◆ Aufgaben
1) Gib im zitierten Auszug den Abschnitt von „Das Original von“ bis „kommen sollten, eignete.“ wieder und benenne dabei „Verbindungshaus“ in „Studentenwohnheim“ um.
2) Kurz vor welchem Ereignis fällt der Killer laut dem zitierten Auszug über die Studentinnen her?

◆ Zitierter Auszug
#####

Das Original von 1974 war sicherlich – unfreiwillig – stilbildend für all die Slasher die in den nächsten 40 Jahren noch folgen sollten, speziell eine Steilvorlage für so ikonenhafte Produktionen wie „Halloween“, präsentierte den unheimlichen Killer, der sich über eine Reihe von Studentinnen kurz vor dem Weihnachtsurlaub in einem Verbindungshaus hermachte und stark auf Atmosphäre und Unberechenbarkeit setzte. Der Gewaltlevel war noch nicht extrem blutrünstig, aber es gab so manchen Momente, die harte Akzente setzten. Es war auf jeden Fall einer der Filme, die sich noch am ehesten als Archetyp für alle Slasher, die noch kommen sollten, eignete.

#####

◆ Gespeicherte Daten
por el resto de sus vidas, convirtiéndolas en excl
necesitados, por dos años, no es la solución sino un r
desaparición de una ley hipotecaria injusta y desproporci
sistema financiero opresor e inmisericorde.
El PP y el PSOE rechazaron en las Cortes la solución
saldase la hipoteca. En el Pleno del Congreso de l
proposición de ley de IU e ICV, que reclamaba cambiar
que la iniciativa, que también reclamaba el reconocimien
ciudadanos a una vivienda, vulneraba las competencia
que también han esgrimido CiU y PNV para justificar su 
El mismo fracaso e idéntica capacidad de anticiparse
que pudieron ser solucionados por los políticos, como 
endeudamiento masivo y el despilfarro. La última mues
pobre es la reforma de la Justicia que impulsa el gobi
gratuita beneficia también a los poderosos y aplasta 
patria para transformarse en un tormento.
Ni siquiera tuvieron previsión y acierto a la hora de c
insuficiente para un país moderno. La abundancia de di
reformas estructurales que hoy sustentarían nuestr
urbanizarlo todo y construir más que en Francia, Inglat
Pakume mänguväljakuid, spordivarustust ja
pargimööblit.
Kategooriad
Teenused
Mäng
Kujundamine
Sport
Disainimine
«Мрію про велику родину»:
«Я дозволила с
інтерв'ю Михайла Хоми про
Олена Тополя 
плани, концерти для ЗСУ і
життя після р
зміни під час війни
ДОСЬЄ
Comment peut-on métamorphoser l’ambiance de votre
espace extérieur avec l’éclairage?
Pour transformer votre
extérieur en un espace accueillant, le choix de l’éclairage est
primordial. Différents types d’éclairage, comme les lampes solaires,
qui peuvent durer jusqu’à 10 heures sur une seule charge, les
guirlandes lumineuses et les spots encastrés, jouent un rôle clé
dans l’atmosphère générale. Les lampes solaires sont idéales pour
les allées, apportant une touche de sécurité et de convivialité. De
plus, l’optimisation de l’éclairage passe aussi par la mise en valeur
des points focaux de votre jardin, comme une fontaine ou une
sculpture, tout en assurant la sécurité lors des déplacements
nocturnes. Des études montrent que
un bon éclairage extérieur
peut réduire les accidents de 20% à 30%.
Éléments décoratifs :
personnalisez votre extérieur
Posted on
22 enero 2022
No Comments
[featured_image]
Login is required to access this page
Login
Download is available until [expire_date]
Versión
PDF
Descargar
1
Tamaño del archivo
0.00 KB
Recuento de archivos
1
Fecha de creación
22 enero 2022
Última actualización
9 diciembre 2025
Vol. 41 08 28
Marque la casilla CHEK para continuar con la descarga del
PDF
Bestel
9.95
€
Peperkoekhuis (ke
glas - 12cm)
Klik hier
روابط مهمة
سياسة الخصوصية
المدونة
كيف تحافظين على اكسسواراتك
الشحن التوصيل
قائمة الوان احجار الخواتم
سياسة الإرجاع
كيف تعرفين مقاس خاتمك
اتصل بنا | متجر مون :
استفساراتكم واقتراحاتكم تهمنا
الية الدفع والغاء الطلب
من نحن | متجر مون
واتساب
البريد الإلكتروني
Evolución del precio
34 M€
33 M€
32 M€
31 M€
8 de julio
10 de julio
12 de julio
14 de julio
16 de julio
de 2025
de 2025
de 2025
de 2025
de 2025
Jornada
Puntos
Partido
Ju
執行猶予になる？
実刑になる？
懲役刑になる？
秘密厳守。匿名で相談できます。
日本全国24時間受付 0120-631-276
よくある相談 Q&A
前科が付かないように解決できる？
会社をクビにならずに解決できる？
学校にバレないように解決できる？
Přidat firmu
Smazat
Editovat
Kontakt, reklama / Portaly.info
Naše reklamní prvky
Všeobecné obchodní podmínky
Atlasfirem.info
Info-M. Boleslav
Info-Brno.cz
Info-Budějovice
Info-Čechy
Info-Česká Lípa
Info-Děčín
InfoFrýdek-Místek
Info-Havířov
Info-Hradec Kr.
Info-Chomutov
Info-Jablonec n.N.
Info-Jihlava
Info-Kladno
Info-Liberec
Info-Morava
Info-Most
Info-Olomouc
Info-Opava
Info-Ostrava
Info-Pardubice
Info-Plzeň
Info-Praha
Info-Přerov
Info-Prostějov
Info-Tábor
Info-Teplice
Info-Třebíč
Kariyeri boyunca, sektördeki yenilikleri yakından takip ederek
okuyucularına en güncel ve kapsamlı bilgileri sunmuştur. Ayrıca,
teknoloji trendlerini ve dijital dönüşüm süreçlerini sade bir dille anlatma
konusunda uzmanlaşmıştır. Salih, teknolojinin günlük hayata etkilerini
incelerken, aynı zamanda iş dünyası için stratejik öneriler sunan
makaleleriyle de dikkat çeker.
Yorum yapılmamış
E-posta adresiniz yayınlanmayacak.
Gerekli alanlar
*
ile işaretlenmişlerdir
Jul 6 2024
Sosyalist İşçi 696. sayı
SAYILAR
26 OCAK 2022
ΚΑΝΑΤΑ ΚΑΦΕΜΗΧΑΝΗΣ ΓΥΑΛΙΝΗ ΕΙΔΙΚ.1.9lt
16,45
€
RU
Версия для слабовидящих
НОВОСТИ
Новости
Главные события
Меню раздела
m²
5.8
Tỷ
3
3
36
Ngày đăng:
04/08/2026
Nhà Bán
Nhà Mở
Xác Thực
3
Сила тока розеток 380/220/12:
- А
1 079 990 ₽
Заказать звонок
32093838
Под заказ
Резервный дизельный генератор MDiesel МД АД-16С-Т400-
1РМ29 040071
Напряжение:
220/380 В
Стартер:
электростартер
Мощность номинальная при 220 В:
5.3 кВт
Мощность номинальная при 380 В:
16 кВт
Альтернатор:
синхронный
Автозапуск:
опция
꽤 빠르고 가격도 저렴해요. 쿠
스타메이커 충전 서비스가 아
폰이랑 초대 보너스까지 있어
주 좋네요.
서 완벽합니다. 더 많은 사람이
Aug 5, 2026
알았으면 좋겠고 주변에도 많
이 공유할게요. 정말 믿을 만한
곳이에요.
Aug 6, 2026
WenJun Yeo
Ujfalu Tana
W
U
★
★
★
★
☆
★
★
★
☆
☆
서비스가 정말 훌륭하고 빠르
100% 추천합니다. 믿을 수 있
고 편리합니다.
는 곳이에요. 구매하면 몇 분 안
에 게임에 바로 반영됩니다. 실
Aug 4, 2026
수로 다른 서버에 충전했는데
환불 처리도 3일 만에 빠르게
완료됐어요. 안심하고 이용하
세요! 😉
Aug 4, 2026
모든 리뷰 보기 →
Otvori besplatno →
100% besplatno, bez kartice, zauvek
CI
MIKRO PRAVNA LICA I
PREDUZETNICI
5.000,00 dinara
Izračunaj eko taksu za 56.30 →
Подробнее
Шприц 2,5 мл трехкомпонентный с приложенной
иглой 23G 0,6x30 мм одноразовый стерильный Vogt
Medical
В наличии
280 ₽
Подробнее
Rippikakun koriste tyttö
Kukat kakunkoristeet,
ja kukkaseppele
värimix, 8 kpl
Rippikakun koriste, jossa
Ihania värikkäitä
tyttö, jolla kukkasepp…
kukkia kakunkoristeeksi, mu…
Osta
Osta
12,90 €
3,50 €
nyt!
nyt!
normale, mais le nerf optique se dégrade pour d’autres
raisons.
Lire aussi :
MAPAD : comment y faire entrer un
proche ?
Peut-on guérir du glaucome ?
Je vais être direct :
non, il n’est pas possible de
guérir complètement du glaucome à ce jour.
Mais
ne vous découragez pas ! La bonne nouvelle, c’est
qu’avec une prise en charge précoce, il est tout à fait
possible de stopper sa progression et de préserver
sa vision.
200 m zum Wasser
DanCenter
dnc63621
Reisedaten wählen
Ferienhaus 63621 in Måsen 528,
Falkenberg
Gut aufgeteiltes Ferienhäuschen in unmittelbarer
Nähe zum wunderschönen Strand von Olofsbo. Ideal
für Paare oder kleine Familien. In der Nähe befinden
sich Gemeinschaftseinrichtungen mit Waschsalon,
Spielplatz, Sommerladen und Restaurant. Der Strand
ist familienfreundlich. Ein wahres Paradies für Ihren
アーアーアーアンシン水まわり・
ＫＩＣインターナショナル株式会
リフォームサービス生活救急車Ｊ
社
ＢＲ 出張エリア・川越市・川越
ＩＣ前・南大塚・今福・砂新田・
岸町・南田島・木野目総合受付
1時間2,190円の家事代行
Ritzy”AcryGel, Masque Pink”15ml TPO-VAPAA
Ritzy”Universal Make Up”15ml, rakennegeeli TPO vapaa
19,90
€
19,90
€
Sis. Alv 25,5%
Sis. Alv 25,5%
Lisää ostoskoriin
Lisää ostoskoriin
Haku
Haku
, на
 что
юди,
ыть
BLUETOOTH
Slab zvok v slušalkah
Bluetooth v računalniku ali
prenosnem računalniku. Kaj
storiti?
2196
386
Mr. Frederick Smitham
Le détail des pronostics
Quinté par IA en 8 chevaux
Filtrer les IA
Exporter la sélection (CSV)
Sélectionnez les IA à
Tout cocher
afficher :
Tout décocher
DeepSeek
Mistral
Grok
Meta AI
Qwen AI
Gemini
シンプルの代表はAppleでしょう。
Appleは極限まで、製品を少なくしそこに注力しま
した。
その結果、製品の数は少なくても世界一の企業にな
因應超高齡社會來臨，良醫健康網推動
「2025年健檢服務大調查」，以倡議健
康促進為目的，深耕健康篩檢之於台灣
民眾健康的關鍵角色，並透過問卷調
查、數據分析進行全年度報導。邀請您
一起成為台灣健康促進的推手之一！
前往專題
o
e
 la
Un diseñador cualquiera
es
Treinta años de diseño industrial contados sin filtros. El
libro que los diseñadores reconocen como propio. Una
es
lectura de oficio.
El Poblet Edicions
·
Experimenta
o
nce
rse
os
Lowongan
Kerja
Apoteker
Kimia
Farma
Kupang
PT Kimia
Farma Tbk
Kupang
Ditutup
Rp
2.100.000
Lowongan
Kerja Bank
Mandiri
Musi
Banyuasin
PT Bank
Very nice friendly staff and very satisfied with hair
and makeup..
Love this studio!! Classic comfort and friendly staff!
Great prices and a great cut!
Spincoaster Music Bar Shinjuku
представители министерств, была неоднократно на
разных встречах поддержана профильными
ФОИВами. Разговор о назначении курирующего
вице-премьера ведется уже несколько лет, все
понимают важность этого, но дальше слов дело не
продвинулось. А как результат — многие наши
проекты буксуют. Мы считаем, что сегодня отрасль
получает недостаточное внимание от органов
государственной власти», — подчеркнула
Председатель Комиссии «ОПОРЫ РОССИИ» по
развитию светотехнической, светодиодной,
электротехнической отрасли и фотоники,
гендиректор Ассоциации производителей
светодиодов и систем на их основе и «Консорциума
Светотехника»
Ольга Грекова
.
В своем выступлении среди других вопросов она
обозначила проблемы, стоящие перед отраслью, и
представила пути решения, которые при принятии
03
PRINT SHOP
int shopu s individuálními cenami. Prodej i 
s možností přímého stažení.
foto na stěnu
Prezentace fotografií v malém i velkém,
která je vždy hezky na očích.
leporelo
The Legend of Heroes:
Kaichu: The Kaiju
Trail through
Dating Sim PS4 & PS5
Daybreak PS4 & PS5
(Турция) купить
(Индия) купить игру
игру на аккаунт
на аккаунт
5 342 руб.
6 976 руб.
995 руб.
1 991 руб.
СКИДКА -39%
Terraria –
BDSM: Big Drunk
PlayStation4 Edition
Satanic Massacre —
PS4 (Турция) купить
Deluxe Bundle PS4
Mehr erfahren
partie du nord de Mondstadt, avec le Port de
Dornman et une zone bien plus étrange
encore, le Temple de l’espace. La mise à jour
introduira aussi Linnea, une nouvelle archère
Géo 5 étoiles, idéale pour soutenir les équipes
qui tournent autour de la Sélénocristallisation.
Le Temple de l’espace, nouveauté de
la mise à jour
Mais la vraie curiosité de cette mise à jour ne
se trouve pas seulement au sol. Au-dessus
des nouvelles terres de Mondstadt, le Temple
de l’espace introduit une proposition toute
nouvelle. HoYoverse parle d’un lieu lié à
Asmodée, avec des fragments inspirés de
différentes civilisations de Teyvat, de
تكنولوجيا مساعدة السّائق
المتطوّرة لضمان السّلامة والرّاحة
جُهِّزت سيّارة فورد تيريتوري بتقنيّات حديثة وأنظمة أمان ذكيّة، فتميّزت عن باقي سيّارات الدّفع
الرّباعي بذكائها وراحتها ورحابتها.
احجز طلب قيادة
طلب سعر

#####

◆ Lösungen
1)
Das Original von 1974 war sicherlich – unfreiwillig – stilbildend für all die Slasher die in den nächsten 40 Jahren noch folgen sollten, speziell eine Steilvorlage für so ikonenhafte Produktionen wie „Halloween“, präsentierte den unheimlichen Killer, der sich über eine Reihe von Studentinnen kurz vor dem Weihnachtsurlaub in einem Studentenwohnheim hermachte und stark auf Atmosphäre und Unberechenbarkeit setzte. Der Gewaltlevel war noch nicht extrem blutrünstig, aber es gab so manchen Momente, die harte Akzente setzten. Es war auf jeden Fall einer der Filme, die sich noch am ehesten als Archetyp für alle Slasher, die noch kommen sollten, eignete.

2) Kurz vor dem Weihnachtsurlaub.